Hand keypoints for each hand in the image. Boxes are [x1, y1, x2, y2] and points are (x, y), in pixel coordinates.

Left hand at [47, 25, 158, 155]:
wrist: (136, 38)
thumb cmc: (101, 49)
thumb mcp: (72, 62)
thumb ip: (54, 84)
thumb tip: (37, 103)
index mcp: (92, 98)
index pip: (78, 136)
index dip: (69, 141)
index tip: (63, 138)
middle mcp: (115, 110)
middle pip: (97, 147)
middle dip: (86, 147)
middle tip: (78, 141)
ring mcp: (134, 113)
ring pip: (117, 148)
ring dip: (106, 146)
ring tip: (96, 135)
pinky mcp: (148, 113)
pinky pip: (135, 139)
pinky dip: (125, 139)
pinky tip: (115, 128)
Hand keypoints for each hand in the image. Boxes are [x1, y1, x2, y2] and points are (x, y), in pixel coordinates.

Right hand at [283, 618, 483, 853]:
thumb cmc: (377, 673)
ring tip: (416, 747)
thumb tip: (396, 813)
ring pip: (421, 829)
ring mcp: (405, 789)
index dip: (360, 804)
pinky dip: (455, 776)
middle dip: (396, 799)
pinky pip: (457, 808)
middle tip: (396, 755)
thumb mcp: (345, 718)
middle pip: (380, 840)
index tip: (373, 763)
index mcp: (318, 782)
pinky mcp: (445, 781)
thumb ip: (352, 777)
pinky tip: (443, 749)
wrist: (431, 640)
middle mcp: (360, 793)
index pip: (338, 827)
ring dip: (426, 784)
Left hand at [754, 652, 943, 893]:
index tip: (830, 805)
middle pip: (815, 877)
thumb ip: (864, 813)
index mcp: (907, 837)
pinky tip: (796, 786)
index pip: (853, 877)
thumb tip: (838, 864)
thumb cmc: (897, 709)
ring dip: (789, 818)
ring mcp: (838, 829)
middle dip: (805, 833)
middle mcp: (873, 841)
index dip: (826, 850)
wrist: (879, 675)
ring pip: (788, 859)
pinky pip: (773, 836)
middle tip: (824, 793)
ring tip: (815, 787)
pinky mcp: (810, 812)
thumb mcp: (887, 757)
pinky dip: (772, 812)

________________

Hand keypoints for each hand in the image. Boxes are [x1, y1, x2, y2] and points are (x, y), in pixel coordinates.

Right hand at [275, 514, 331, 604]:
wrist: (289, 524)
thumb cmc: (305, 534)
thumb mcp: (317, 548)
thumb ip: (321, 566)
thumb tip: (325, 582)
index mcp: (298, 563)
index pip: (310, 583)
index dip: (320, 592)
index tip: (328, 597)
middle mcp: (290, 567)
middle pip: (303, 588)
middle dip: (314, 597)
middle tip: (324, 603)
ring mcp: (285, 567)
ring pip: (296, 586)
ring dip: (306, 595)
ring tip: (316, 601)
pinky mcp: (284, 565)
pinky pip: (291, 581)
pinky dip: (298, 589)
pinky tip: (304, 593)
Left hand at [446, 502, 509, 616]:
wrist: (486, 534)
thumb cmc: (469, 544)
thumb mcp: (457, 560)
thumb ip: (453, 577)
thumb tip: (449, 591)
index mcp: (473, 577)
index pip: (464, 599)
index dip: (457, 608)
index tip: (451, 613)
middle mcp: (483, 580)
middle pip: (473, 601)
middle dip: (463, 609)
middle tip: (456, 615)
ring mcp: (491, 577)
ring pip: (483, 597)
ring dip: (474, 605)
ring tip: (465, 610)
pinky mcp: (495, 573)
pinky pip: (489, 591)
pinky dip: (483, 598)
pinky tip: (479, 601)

________________

Activity: Your task is to restate, word for word, only those lines above that fall between the line holding "middle dip: (805, 833)" and the line holding "pinky dip: (772, 812)", inclusive.

Response below:
middle dip: (805, 833)
middle mcp: (873, 841)
index dip: (826, 850)
wrist: (879, 675)
ring pip: (788, 859)
pinky pip: (773, 836)
middle tip: (824, 793)
ring tip: (815, 787)
pinky mcp: (810, 812)
thumb mcp: (887, 757)
pinky dip: (772, 812)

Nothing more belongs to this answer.